» What is required: From top to bottom, retype the data exactly, passing over any picture.

» Supplied material:
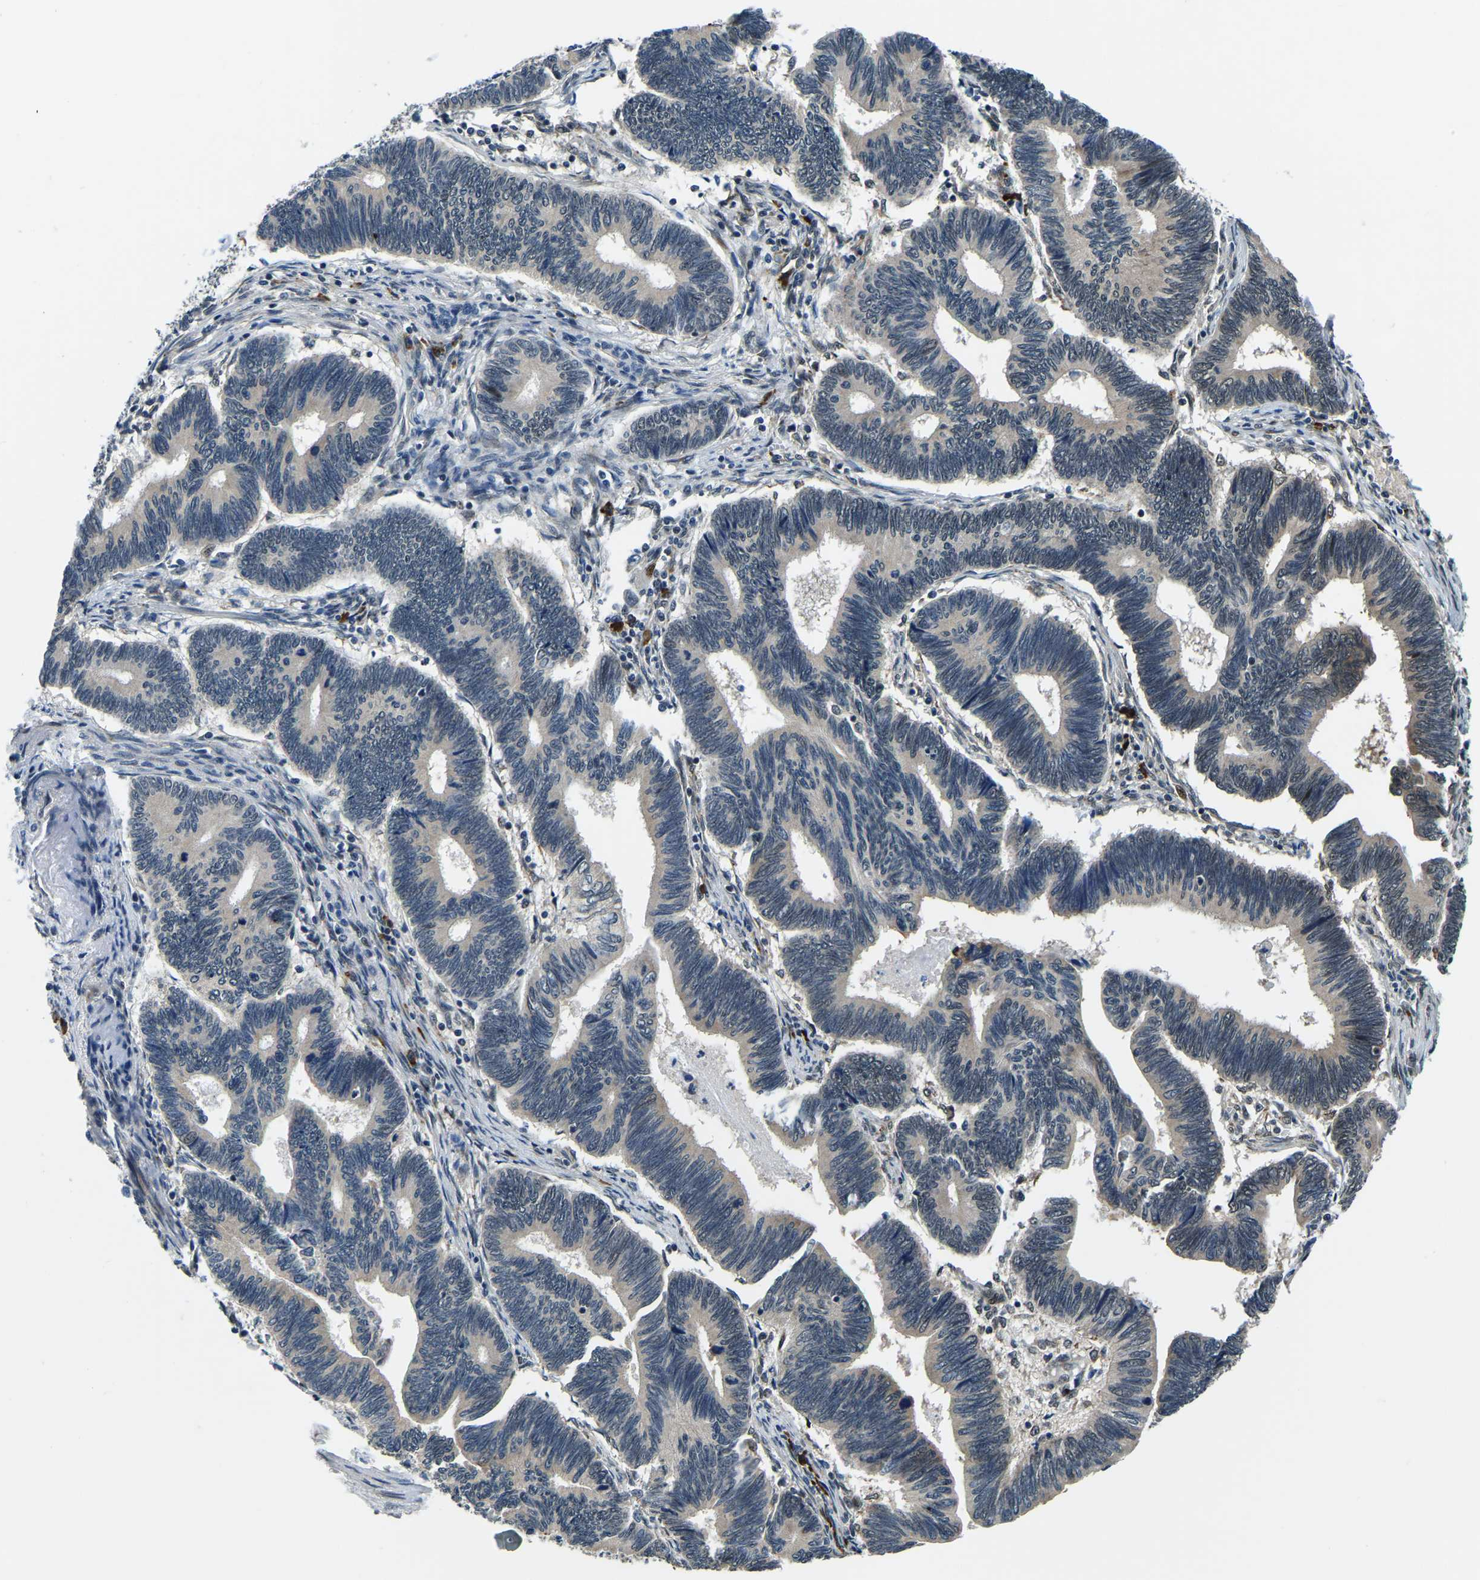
{"staining": {"intensity": "negative", "quantity": "none", "location": "none"}, "tissue": "pancreatic cancer", "cell_type": "Tumor cells", "image_type": "cancer", "snomed": [{"axis": "morphology", "description": "Adenocarcinoma, NOS"}, {"axis": "topography", "description": "Pancreas"}], "caption": "IHC image of neoplastic tissue: pancreatic adenocarcinoma stained with DAB (3,3'-diaminobenzidine) displays no significant protein positivity in tumor cells.", "gene": "ING2", "patient": {"sex": "female", "age": 70}}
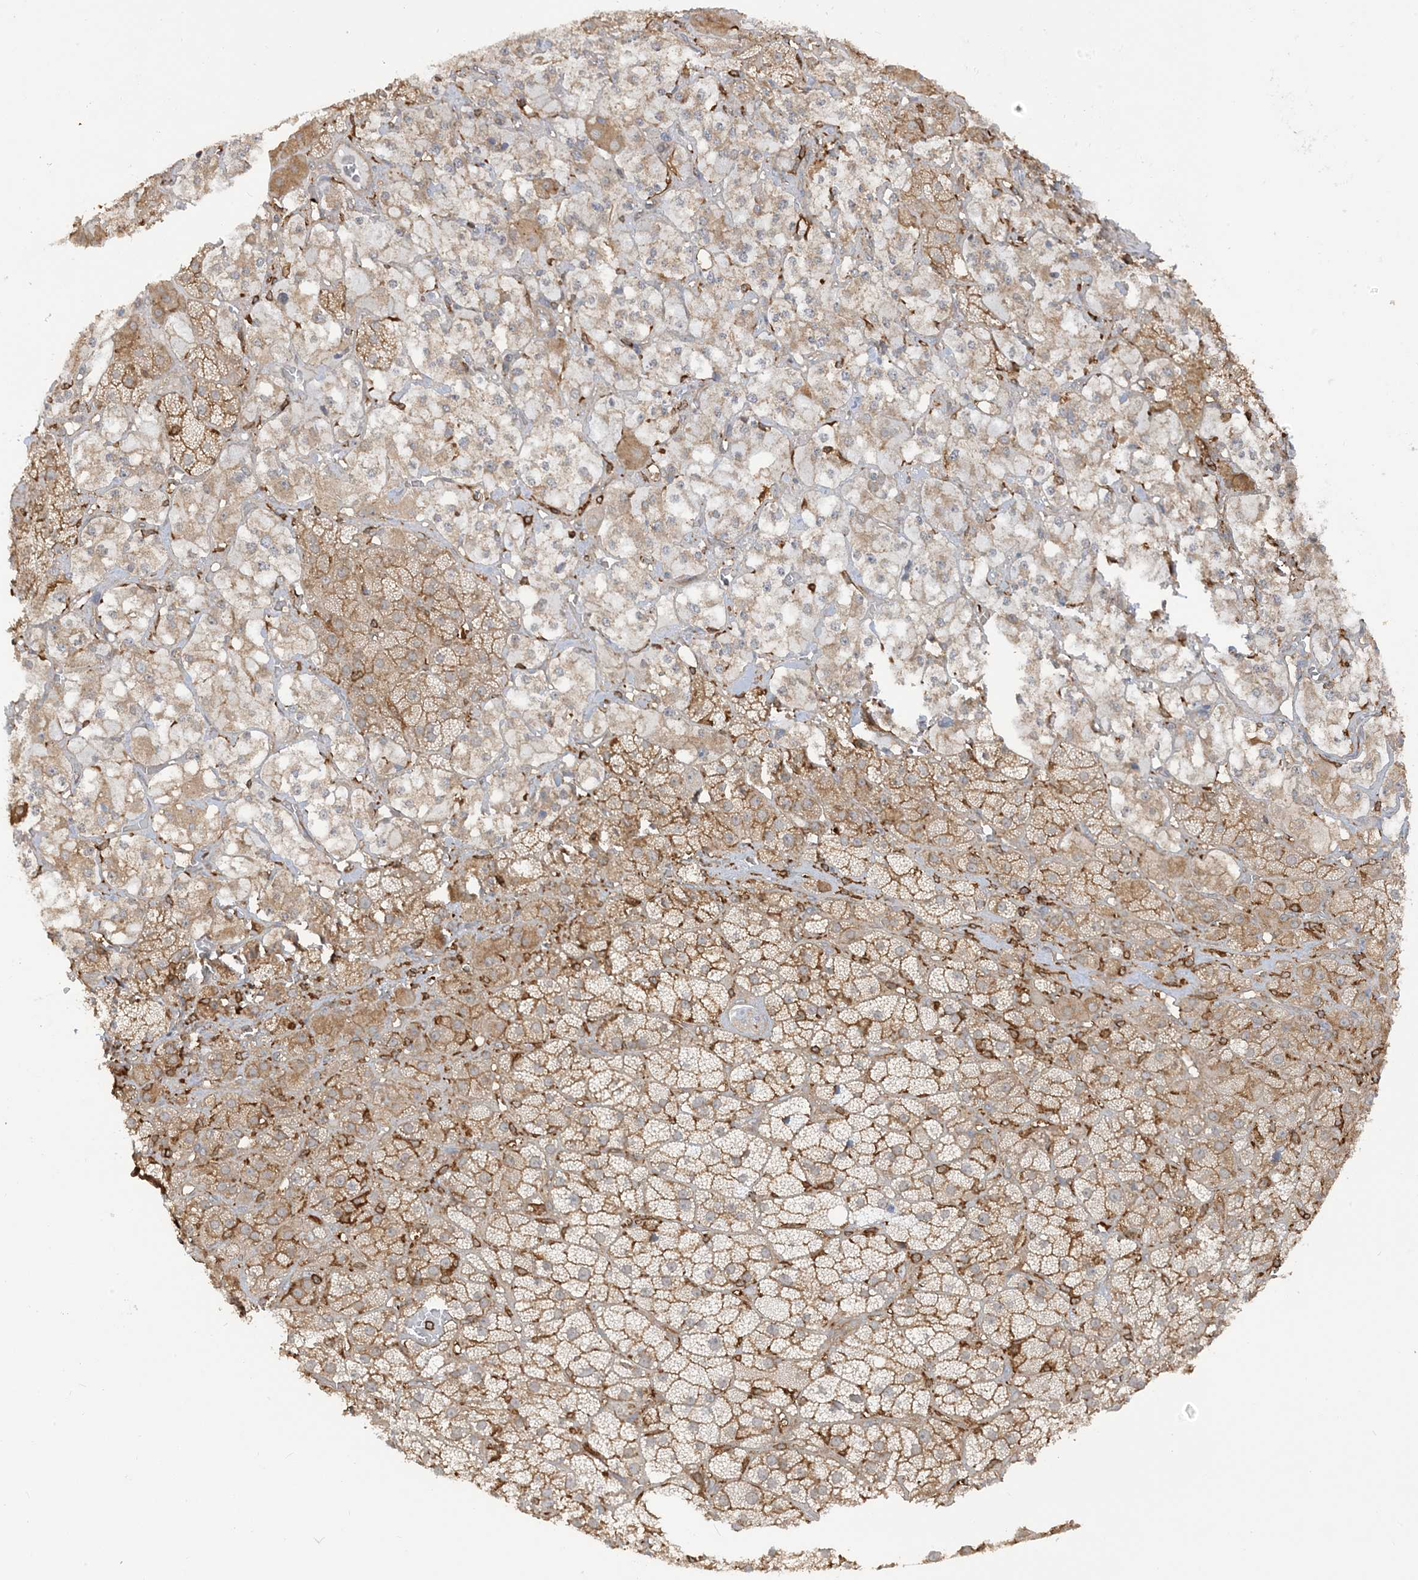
{"staining": {"intensity": "moderate", "quantity": ">75%", "location": "cytoplasmic/membranous"}, "tissue": "adrenal gland", "cell_type": "Glandular cells", "image_type": "normal", "snomed": [{"axis": "morphology", "description": "Normal tissue, NOS"}, {"axis": "topography", "description": "Adrenal gland"}], "caption": "This photomicrograph exhibits immunohistochemistry staining of normal human adrenal gland, with medium moderate cytoplasmic/membranous staining in about >75% of glandular cells.", "gene": "CAPZB", "patient": {"sex": "male", "age": 57}}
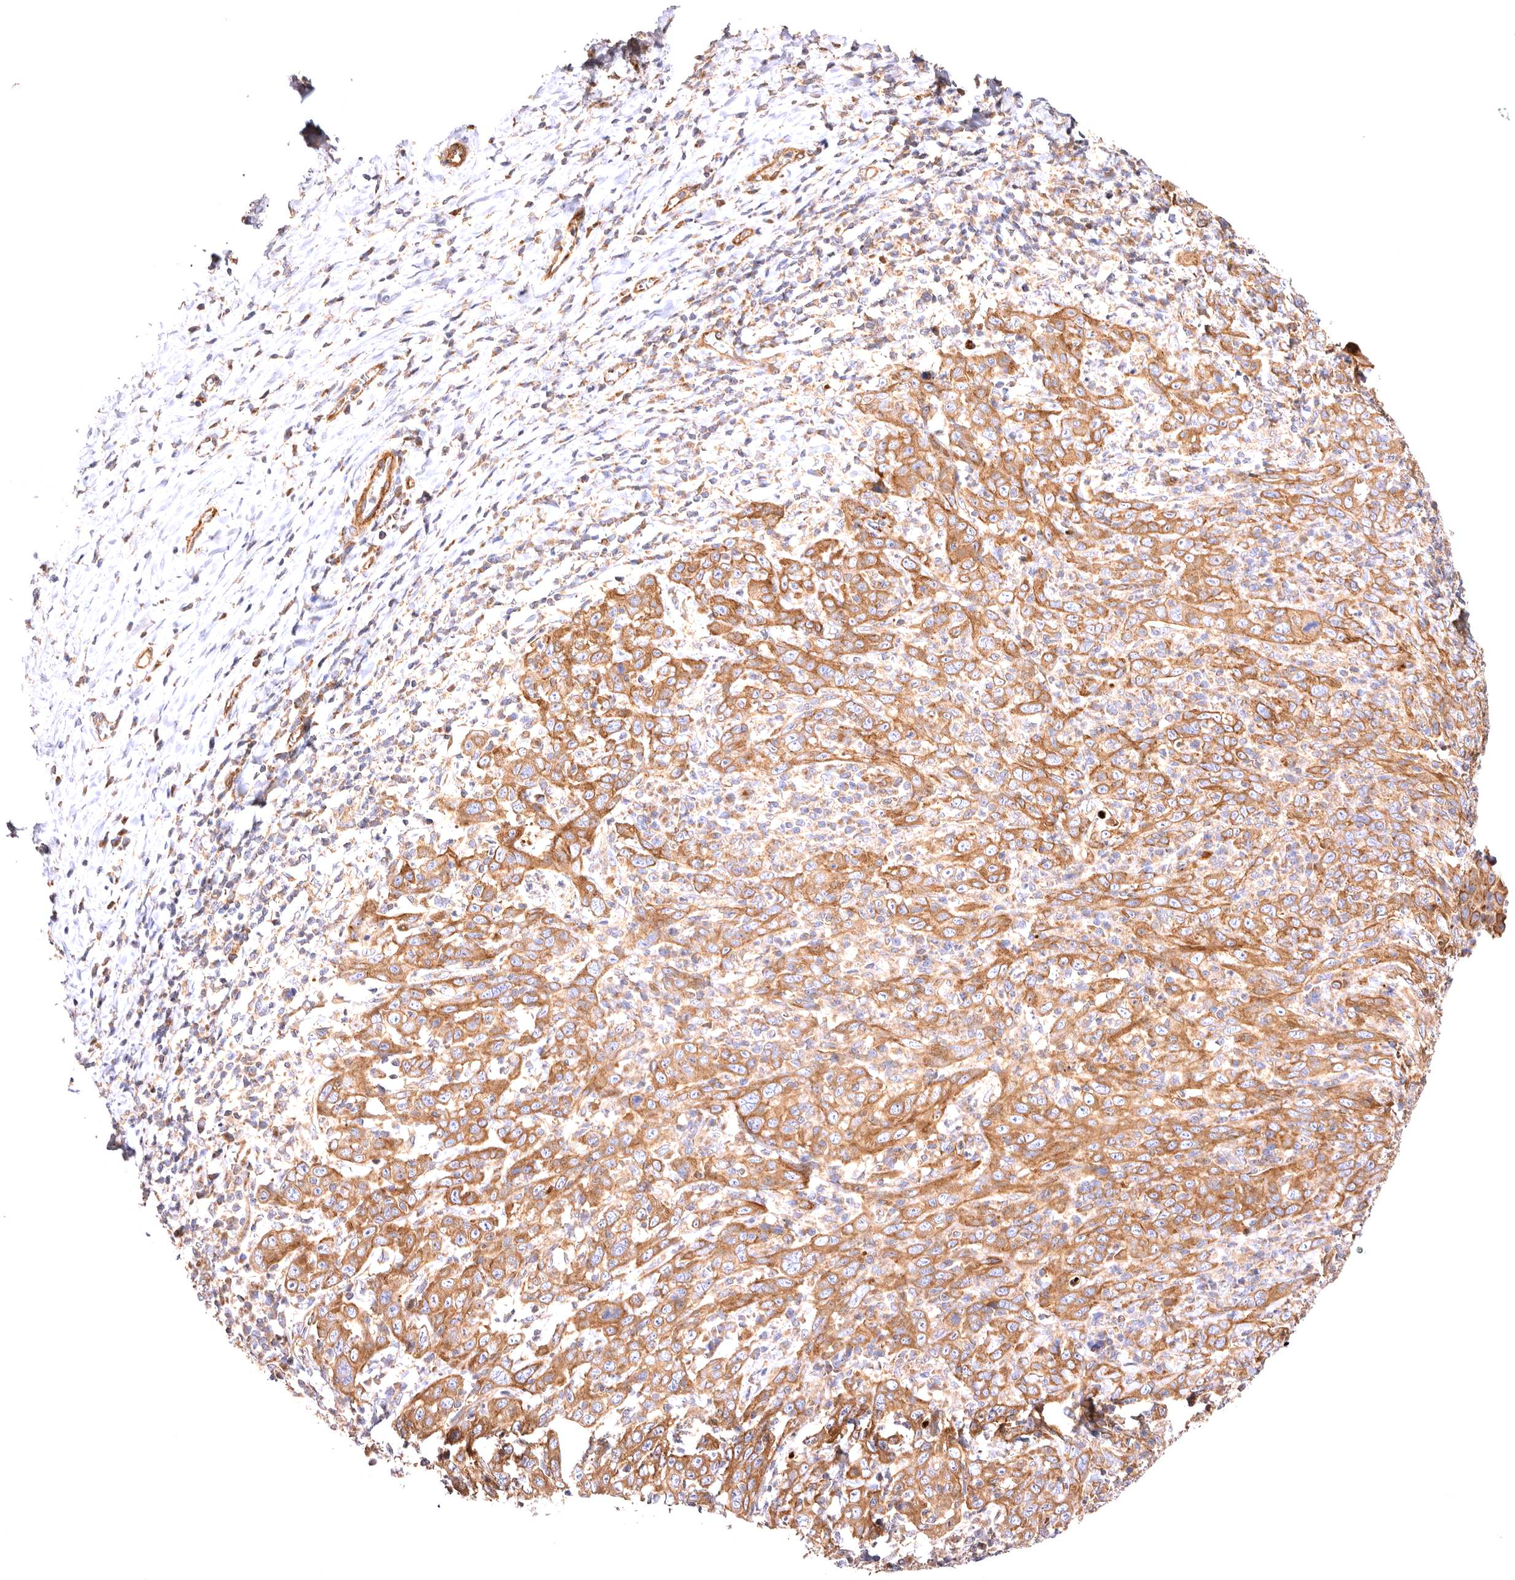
{"staining": {"intensity": "moderate", "quantity": ">75%", "location": "cytoplasmic/membranous"}, "tissue": "cervical cancer", "cell_type": "Tumor cells", "image_type": "cancer", "snomed": [{"axis": "morphology", "description": "Squamous cell carcinoma, NOS"}, {"axis": "topography", "description": "Cervix"}], "caption": "DAB (3,3'-diaminobenzidine) immunohistochemical staining of cervical cancer (squamous cell carcinoma) displays moderate cytoplasmic/membranous protein staining in about >75% of tumor cells.", "gene": "VPS45", "patient": {"sex": "female", "age": 46}}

» Response:
{"staining": {"intensity": "negative", "quantity": "none", "location": "none"}, "tissue": "pancreatic cancer", "cell_type": "Tumor cells", "image_type": "cancer", "snomed": [{"axis": "morphology", "description": "Adenocarcinoma, NOS"}, {"axis": "topography", "description": "Pancreas"}], "caption": "IHC image of neoplastic tissue: pancreatic adenocarcinoma stained with DAB (3,3'-diaminobenzidine) displays no significant protein positivity in tumor cells.", "gene": "ING2", "patient": {"sex": "female", "age": 70}}
{"staining": {"intensity": "moderate", "quantity": ">75%", "location": "cytoplasmic/membranous"}, "tissue": "adrenal gland", "cell_type": "Glandular cells", "image_type": "normal", "snomed": [{"axis": "morphology", "description": "Normal tissue, NOS"}, {"axis": "topography", "description": "Adrenal gland"}], "caption": "This photomicrograph exhibits immunohistochemistry staining of normal human adrenal gland, with medium moderate cytoplasmic/membranous staining in about >75% of glandular cells.", "gene": "CAPZB", "patient": {"sex": "male", "age": 57}}
{"staining": {"intensity": "moderate", "quantity": ">75%", "location": "cytoplasmic/membranous"}, "tissue": "cervical cancer", "cell_type": "Tumor cells", "image_type": "cancer", "snomed": [{"axis": "morphology", "description": "Squamous cell carcinoma, NOS"}, {"axis": "topography", "description": "Cervix"}], "caption": "DAB (3,3'-diaminobenzidine) immunohistochemical staining of cervical cancer (squamous cell carcinoma) displays moderate cytoplasmic/membranous protein staining in about >75% of tumor cells.", "gene": "VPS45", "patient": {"sex": "female", "age": 46}}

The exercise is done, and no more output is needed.